FIG. 2 depicts a conventional four transistor (4T) CMOS image sensor pixel, which optionally employs a polysilicon capacitor (Cpoly) 100. Photons 112 are absorbed just beneath the surface 15 of substrate 20 in the region of the pinned photodiode 21. Electron-hole pairs are generated, and the electrons are collected in n-region 26 of the pinned photodiode 21 as long as the transfer gate 50 is “off”. The pinned photodiode 21 is characterized by a pin potential (Vpin), which is a highest applied voltage of the p-n-p photodiode. Once the transfer gate 50 is activated (i.e., turned “on”), the photon-generated electrons can flow to the floating diffusion region 25 from n-region 26. After a certain period of time, the transfer gate 50 will be switched back to the “off” state.
FIG. 3 is a potential diagram of the conventional 4T CMOS sensor pixel during a light integration period.

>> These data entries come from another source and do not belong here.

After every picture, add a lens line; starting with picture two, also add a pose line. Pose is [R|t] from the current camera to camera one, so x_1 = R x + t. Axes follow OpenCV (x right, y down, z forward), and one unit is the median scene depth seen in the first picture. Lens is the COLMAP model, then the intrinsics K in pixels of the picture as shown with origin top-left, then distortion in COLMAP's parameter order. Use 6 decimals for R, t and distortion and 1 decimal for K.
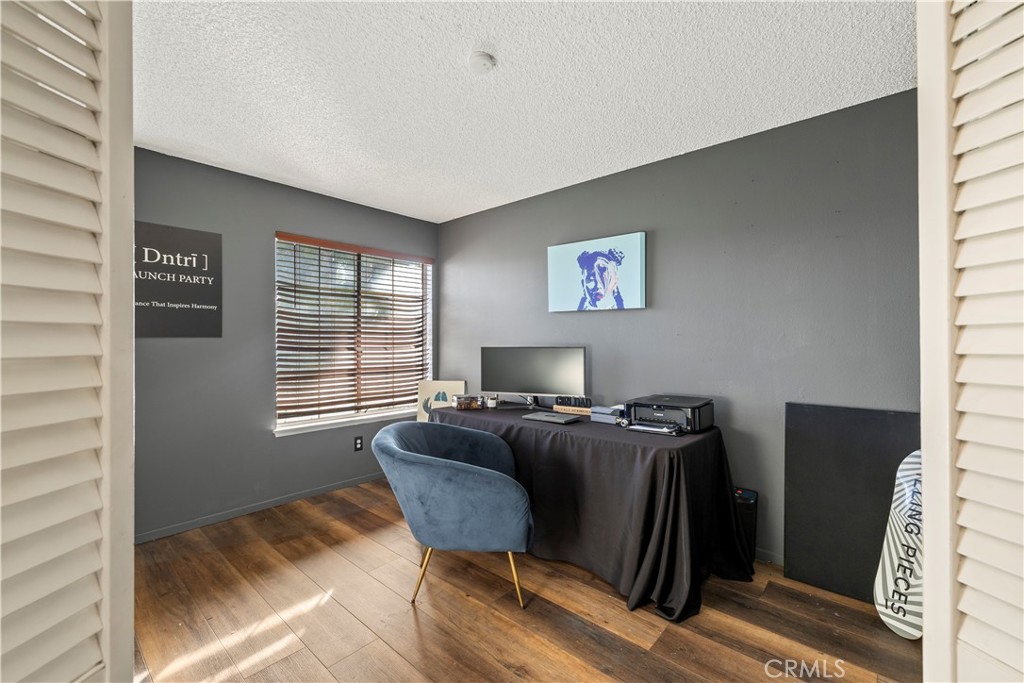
lens RADIAL K [[424.9, 0, 512.0], [0, 424.9, 341.5], [0, 0, 1]] dist [-0.000888, 0.000122]
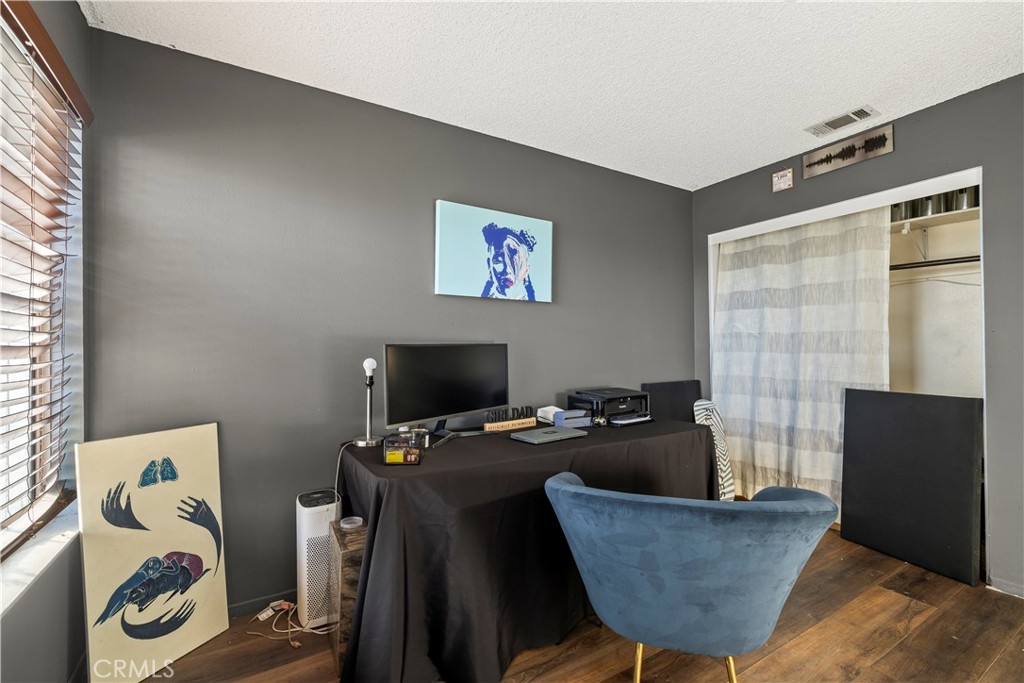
lens RADIAL K [[434.8, 0, 512.2], [0, 434.8, 345.6], [0, 0, 1]] dist [-0.000121, 0.000096]
pose [[0.311232, 0.001839, 0.950332, -0.608120], [0.006122, 0.999974, -0.003939, 0.019674], [-0.950314, 0.007044, 0.311213, 0.744076]]
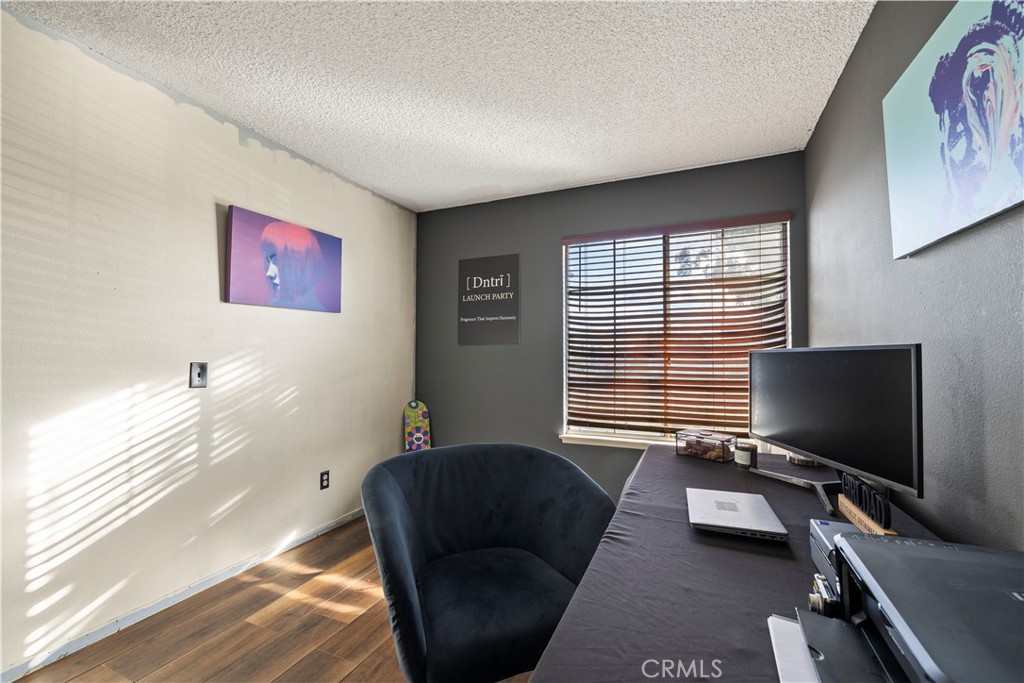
lens RADIAL K [[434.8, 0, 512.2], [0, 434.8, 345.6], [0, 0, 1]] dist [-0.000121, 0.000096]
pose [[0.302599, -0.020573, -0.952896, 0.403819], [0.001085, 0.999774, -0.021241, 0.019816], [0.953117, 0.005393, 0.302553, 0.603427]]
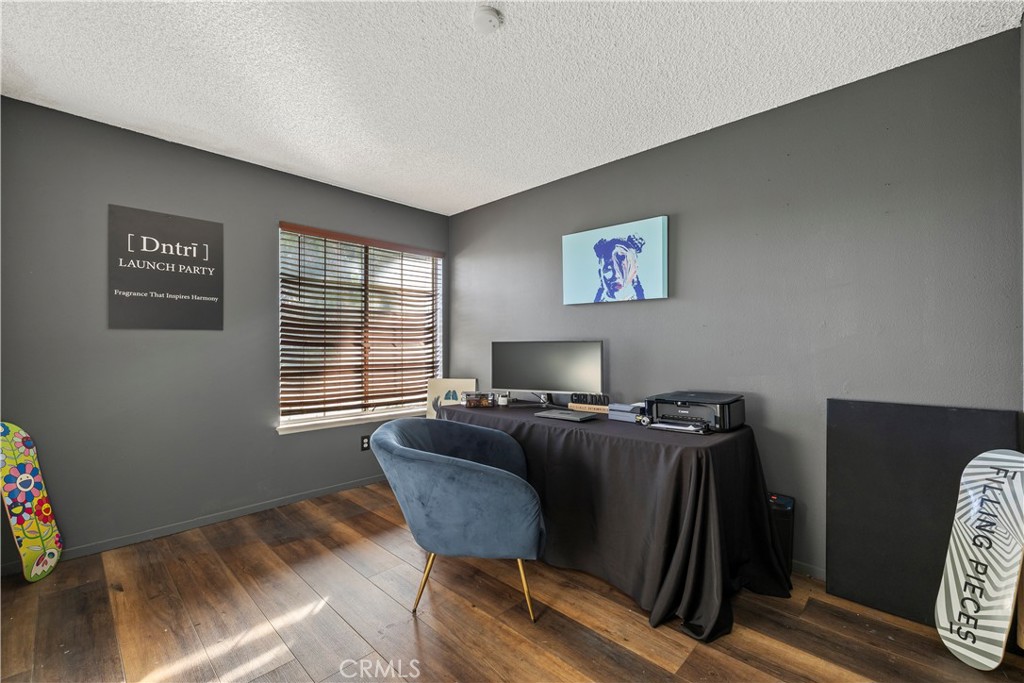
lens RADIAL K [[427.4, 0, 511.9], [0, 427.4, 344.4], [0, 0, 1]] dist [0.000178, -0.000240]
pose [[0.999252, 0.000061, -0.038678, 0.009530], [-0.000193, 0.999994, -0.003393, 0.024348], [0.038678, 0.003398, 0.999246, 0.053152]]
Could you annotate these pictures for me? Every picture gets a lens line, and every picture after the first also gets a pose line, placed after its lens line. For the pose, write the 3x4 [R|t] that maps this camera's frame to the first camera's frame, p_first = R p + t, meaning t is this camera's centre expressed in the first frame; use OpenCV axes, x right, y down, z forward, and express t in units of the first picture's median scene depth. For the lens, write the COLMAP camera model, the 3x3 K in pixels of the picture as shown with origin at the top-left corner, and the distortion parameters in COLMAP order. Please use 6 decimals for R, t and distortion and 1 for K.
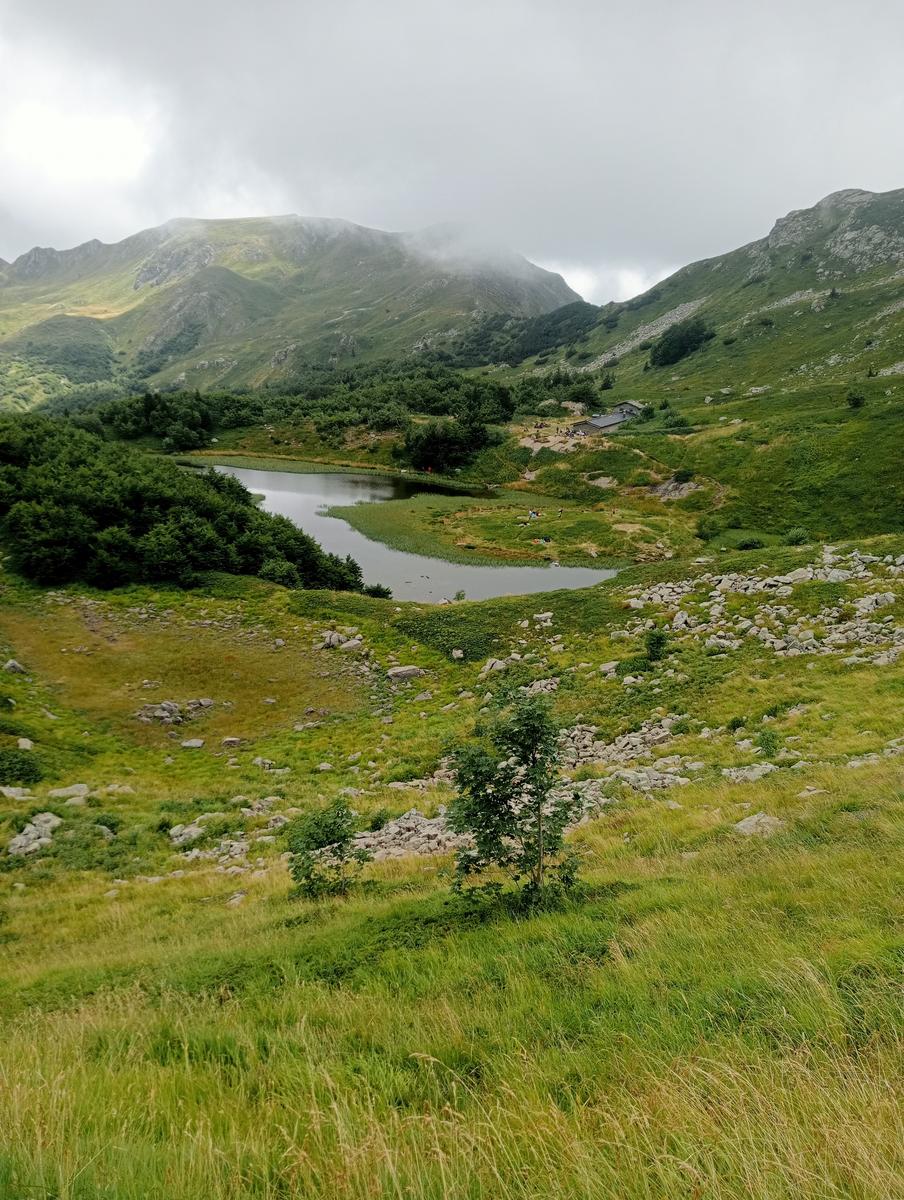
lens RADIAL K [[957.2, 0, 452.0], [0, 957.2, 600.0], [0, 0, 1]] dist [0.099649, -0.154579]
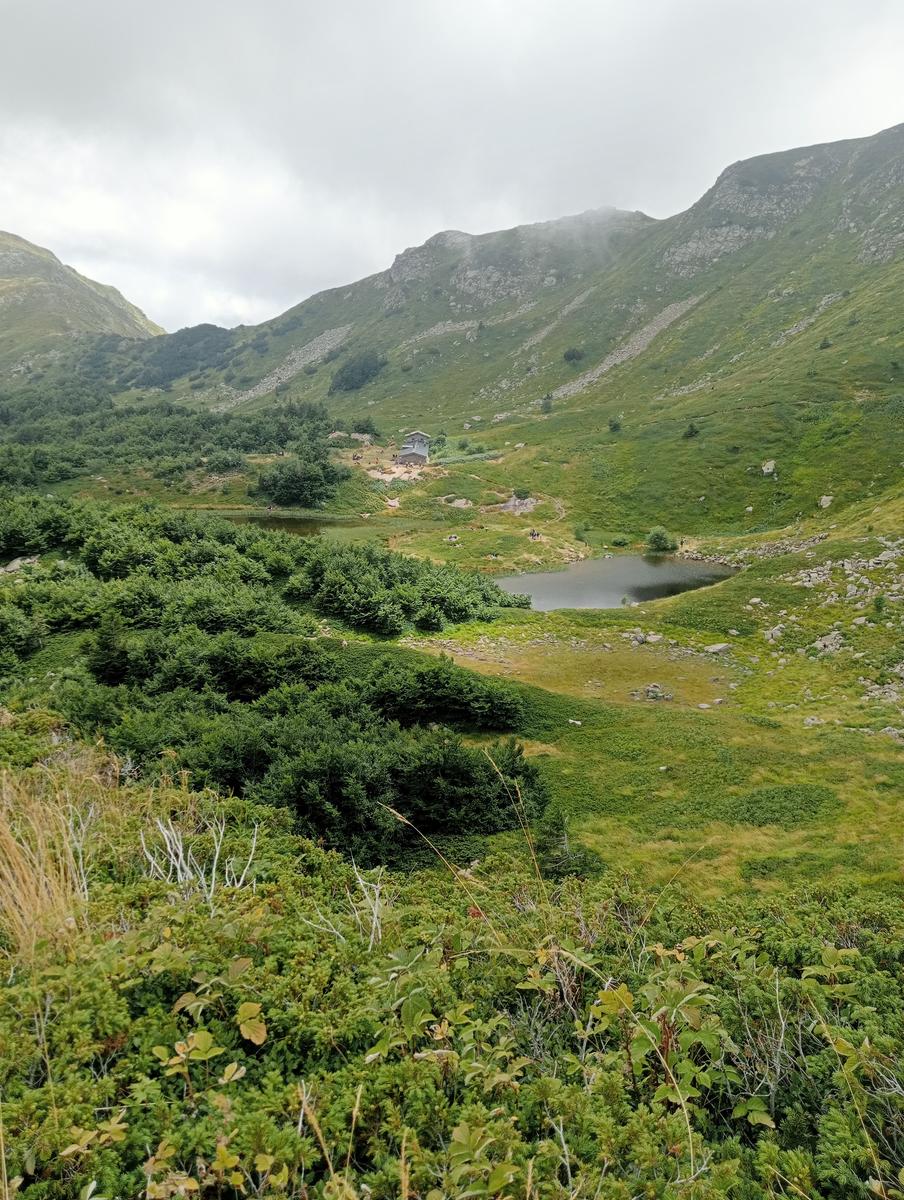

The full well charge capacity of the pixel is a maximum number of electrons which can be generated and stored in the photodiode 21. Photons 112 transmitted to the photodiode 21 generate electrons in regions 21. The charge capacity of the photodiode 21 to hold the electrons is illustrated by shaded area 120. This area 120 is determined approximately by the pinned potential (VPIN) of photodiode 21 and the photodiode capacity (CPD). When the number of generated electrons reaches the maximum charge capacity, the photodiode 21 is saturated and is unable to further respond to the incident photons 112. The excess charge causes a blooming effect to neighboring pixels as the excess charge moves through substrate 20 into the neighboring pixels. When the electrons from photodiode 21 are transferred to the floating diffusion node 25 by gate 50 turning on, the “capacity” to store electrons is determined by the capacity of the floating diffusion node 25 and that of capacitor 100.
FIG. 4 depicts an exemplary charge transfer operation in the conventional four transistor (4T) CMOS sensor pixel cell. When the full-well capacity of the photodiode 21 is larger than the charge holding capacity of the floating diffusion node 25, there is charge sharing between the photodiode 21 and floating diffusion node 25. In this case, when the transfer gate 50 goes back to the “off” state, photodiode 21 will retain signal charge which mixes with generated signal charge of the next frame causing image lag. This saturation of the floating diffusion node 25 limits dynamic range of the conventional four transistor (4T) pixel.
As pixels are scaled down in size a lower floating diffusion node capacity is seen which further lowers the dynamic range of a pixel. It is therefore desirable to improve the dynamic range to provide a good output response for low light and also high light signal conditions even when pixels are scaled down. To this end storage capacitors, e.g., capacitor 100, FIG. 2, have been proposed for use with the floating diffusion node to increase charge storage capacity. See, for example, U.S. Pat. Nos. 6,429,470 and 6,204,524 to Rhodes. However, such capacitors while increasing the capacitance of the floating diffusion node, also are relatively inflexible as they are always in circuit with the floating diffusion node. Moreover, additional processing steps are required to form a capacitor coupled to the floating diffusion node.